L’excitation de l’interdit. « Comme ce sont des amours spontanées, pas vraiment officialisées, les amants se retrouvent souvent en cachette, cela donne à cette histoire un petit parfum d’interdit, pimenté parfois par le fait de faire l’amour dans des endroits insolites. On a l’impression de vivre un moment privilégié, d’autant plus unique que l’on sait bien, au fond de soi, que cela ne durera pas. Il y a du désir bien sûr… mais pas que car le couple ne se contente pas de faire l’amour, ils passent des moments ensemble, se découvrent ».

Mieux qu’en vrai. « L’humain a souvent tendance à déformer la réalité: il va idéaliser le moment agréable qu’il a vécu, amplifier le souvenir de manière positive… A l’inverse, il grossit aussi le trait quand c’est négatif. Du coup, il peut parfois s’attendre au pire et découvrir que les choses ne sont pas si mal que cela après tout ».

En tirer le meilleur. « Certaines personnes parviennent très bien à compartimenter leurs vies, à se dire là j’ai du plaisir, je le prends et quand je retourne à mon existence normale, et que cela s’arrête, je passe à la suite sans souci. Ces gens-là vivront très bien leurs amours de vacances. D’autres en revanche, ne supportent pas que ça se termine et sont à ramasser à la petite cuiller. Plus le sevrage est dur à vivre, plus ils hésiteront peut-être à retomber amoureux l’été suivant, ils se montreront plus prudents. En pratique, pourtant, c’est difficile de résister! On est bercé à la sauce romance dans les films, les séries, ces amours font partie de la mythologie des vacances. Même si la raison dit non, on craque pour cette bulle d’air, ce moment un peu magique et tant pis si le retour à la réalité peut s’avérer très violent ».

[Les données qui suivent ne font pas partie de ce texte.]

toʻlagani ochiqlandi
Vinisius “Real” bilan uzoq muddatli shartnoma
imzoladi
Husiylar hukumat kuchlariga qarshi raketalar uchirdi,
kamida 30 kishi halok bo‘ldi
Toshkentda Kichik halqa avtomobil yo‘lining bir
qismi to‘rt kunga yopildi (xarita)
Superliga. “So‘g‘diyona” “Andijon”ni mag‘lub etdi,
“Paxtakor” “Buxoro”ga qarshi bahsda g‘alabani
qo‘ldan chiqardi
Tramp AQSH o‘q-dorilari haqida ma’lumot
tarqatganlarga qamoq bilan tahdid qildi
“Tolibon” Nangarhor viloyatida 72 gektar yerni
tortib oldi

Parenthèses enchantées. « Plus on est jeune, moins on se résigne à ce que cela se termine. A 17 ou à 37 ans, on n’appréhende pas une telle aventure de la même manière. On peut être tenté de communiquer à distance, de garder contact… Et parfois cela débouche sur des relations par intermittence, un peu éphémères, où les amants se donnent de temps en temps rendez-vous dans des villes différentes et continuent leur idylle cachée ».